[[ Input material, beginning ]]
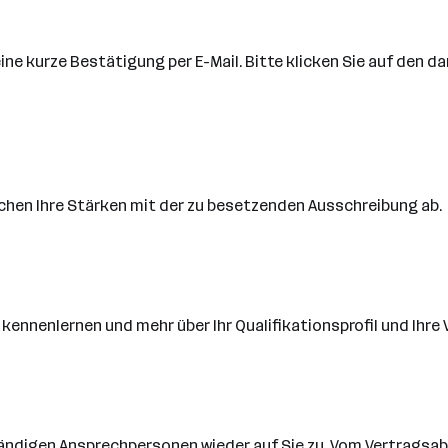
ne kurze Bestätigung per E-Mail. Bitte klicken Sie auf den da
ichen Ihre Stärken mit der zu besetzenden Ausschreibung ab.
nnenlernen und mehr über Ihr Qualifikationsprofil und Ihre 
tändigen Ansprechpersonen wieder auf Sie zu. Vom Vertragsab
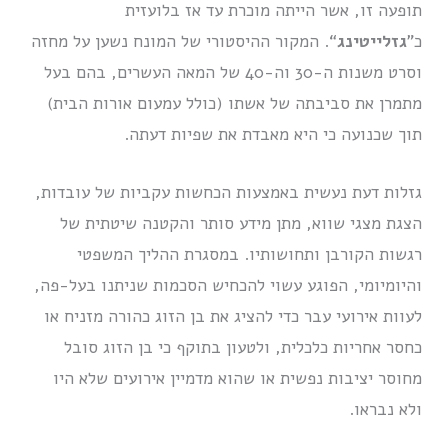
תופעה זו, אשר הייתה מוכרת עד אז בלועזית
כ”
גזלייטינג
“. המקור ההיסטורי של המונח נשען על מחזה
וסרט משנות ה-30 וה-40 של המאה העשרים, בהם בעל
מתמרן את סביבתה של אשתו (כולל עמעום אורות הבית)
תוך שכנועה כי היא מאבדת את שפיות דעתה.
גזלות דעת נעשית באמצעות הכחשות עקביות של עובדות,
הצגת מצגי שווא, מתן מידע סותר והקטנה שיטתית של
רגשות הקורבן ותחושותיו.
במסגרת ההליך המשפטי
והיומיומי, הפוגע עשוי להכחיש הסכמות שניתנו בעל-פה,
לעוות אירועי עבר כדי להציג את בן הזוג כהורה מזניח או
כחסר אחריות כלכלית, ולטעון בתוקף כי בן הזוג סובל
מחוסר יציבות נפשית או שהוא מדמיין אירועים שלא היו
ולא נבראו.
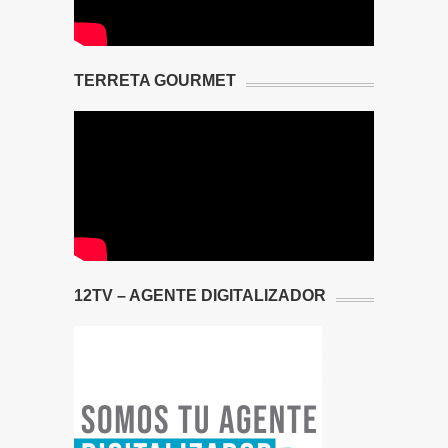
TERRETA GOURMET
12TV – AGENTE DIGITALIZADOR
[[ Input material, end ]]
[[ Input material, beginning ]]
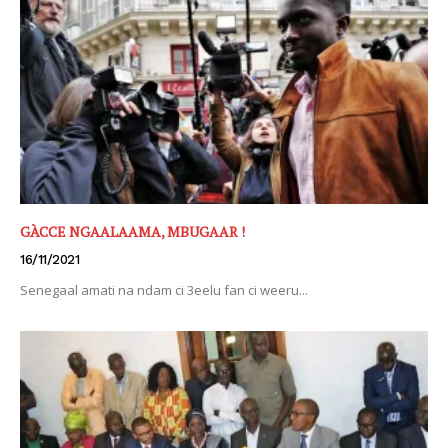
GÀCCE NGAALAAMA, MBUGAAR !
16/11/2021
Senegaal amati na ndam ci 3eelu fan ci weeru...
[[ Input material, end ]]
[[ Input material, beginning ]]
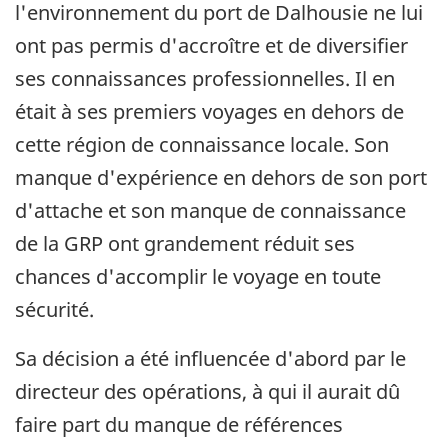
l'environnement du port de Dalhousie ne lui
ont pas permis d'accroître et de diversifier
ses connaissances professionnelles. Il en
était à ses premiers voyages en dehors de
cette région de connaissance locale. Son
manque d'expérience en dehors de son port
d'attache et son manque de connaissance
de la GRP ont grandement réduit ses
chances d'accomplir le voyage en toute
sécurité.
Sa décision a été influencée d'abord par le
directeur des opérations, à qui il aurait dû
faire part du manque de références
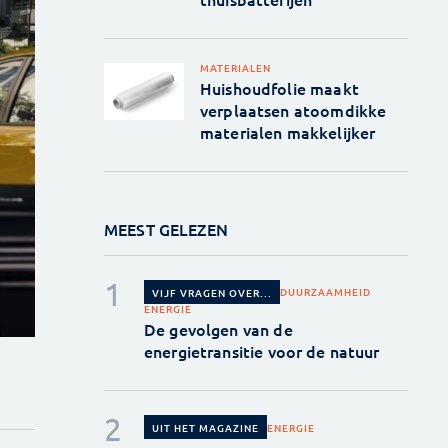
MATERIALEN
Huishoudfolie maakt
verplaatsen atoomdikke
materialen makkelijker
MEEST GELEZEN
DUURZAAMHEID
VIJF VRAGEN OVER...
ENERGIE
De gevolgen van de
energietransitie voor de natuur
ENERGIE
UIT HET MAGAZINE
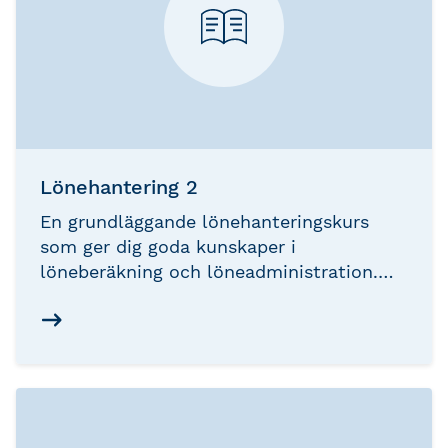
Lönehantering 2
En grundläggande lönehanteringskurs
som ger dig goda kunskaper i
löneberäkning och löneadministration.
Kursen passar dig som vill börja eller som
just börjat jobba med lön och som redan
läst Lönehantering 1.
[[ Input material, end ]]
Using the data above, return the lines from the one holding "ne kurze Bestätigung" through the one holding "12TV – AGENTE DIGITALIZADOR" exactly, but not the pictures.

> **Task answer**
ne kurze Bestätigung per E-Mail. Bitte klicken Sie auf den da
ichen Ihre Stärken mit der zu besetzenden Ausschreibung ab.
nnenlernen und mehr über Ihr Qualifikationsprofil und Ihre 
tändigen Ansprechpersonen wieder auf Sie zu. Vom Vertragsab
תופעה זו, אשר הייתה מוכרת עד אז בלועזית
כ”
גזלייטינג
“. המקור ההיסטורי של המונח נשען על מחזה
וסרט משנות ה-30 וה-40 של המאה העשרים, בהם בעל
מתמרן את סביבתה של אשתו (כולל עמעום אורות הבית)
תוך שכנועה כי היא מאבדת את שפיות דעתה.
גזלות דעת נעשית באמצעות הכחשות עקביות של עובדות,
הצגת מצגי שווא, מתן מידע סותר והקטנה שיטתית של
רגשות הקורבן ותחושותיו.
במסגרת ההליך המשפטי
והיומיומי, הפוגע עשוי להכחיש הסכמות שניתנו בעל-פה,
לעוות אירועי עבר כדי להציג את בן הזוג כהורה מזניח או
כחסר אחריות כלכלית, ולטעון בתוקף כי בן הזוג סובל
מחוסר יציבות נפשית או שהוא מדמיין אירועים שלא היו
ולא נבראו.
TERRETA GOURMET
12TV – AGENTE DIGITALIZADOR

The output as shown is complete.